__WHAT YOU SHOULD DO__: The whole listing below is to be copied exactly, with every picture left out.

__GIVEN INFORMATION__:
--------------------------------------------------

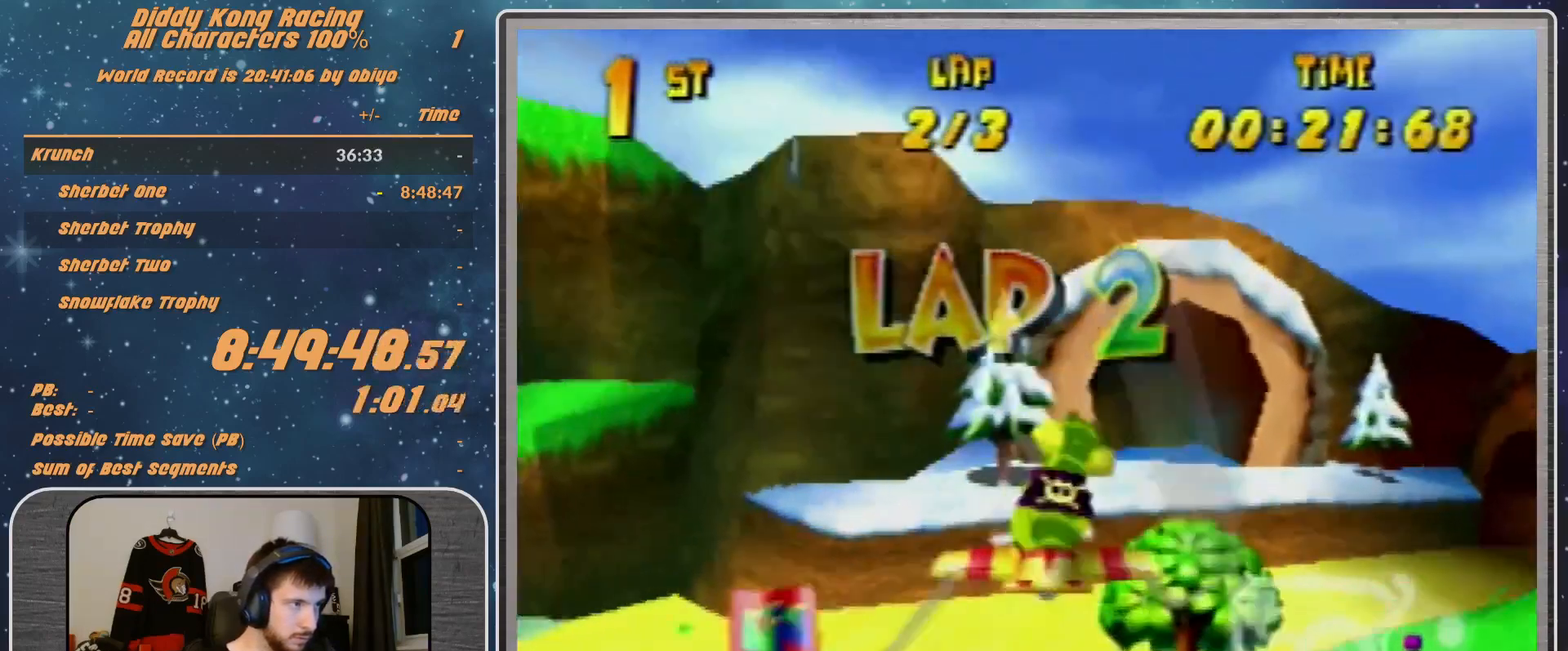
{"buttons": ["R1"], "left_stick": "left", "events": [[333, "left_stick", "center"], [467, "left_stick", "left"]]}
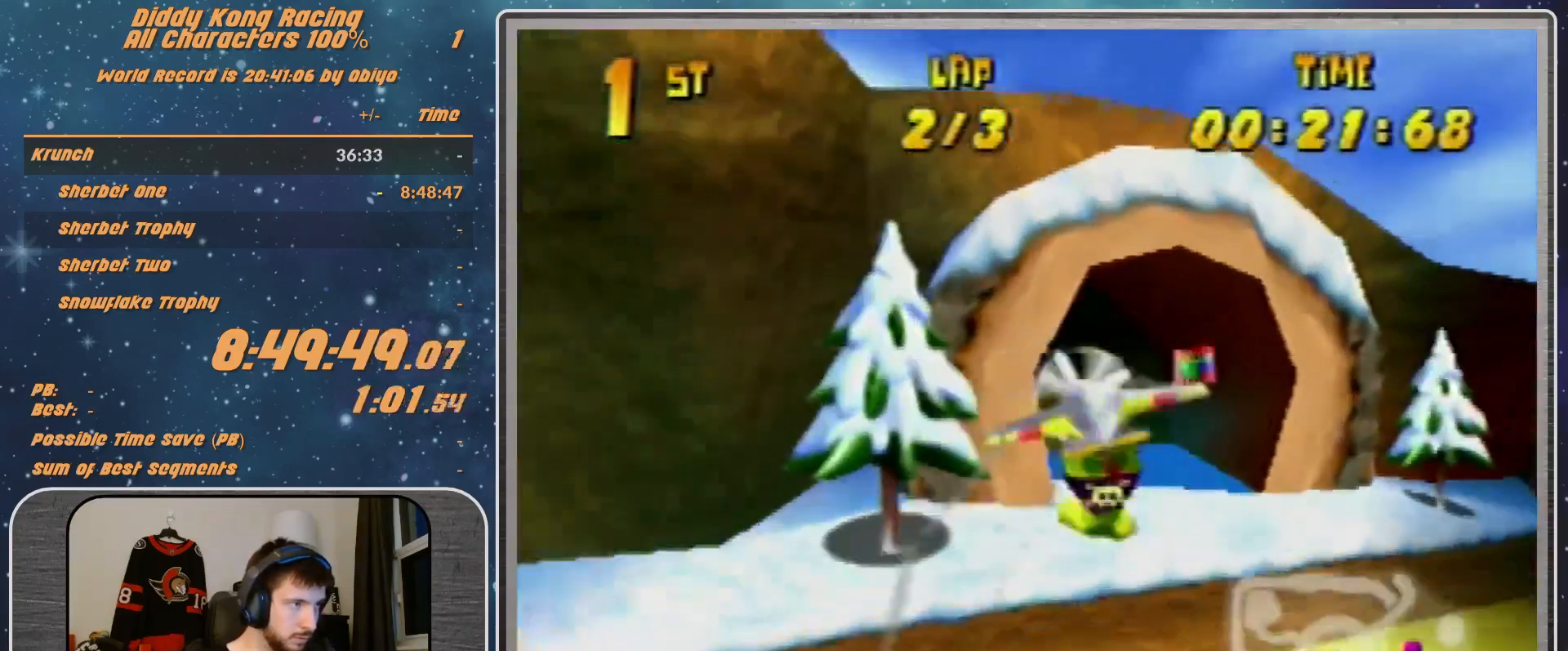
{"buttons": ["B", "R1"], "left_stick": "left", "events": [[333, "B", "down"]]}
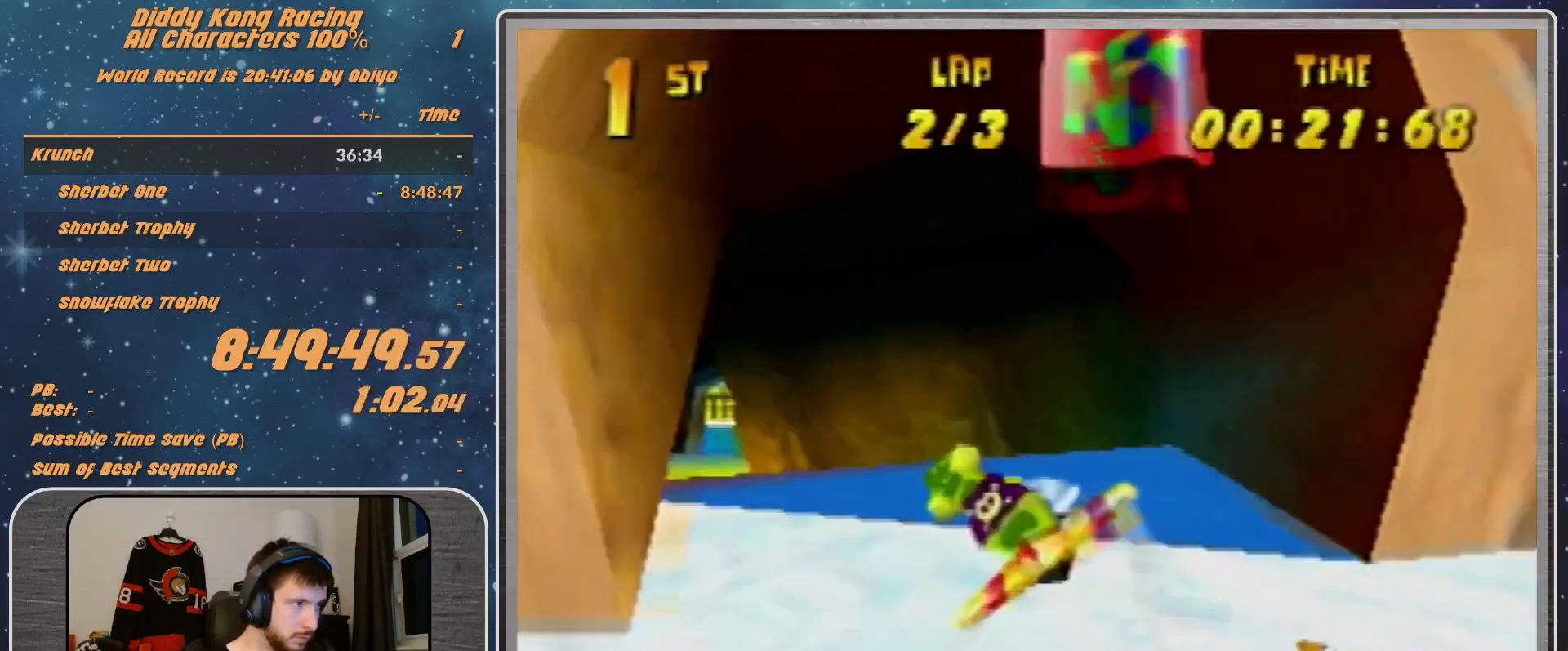
{"buttons": ["R1"], "left_stick": "left", "events": [[133, "B", "up"], [133, "R1", "up"], [200, "R1", "down"], [267, "R1", "up"], [400, "R1", "down"]]}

--------------------------------------------------

__ANSWER TO THIS PROBLEM__:
{"buttons": ["R1"], "left_stick": "left", "events": [[333, "left_stick", "center"], [467, "left_stick", "left"]]}
{"buttons": ["B", "R1"], "left_stick": "left", "events": [[333, "B", "down"]]}
{"buttons": ["R1"], "left_stick": "left", "events": [[133, "B", "up"], [133, "R1", "up"], [200, "R1", "down"], [267, "R1", "up"], [400, "R1", "down"]]}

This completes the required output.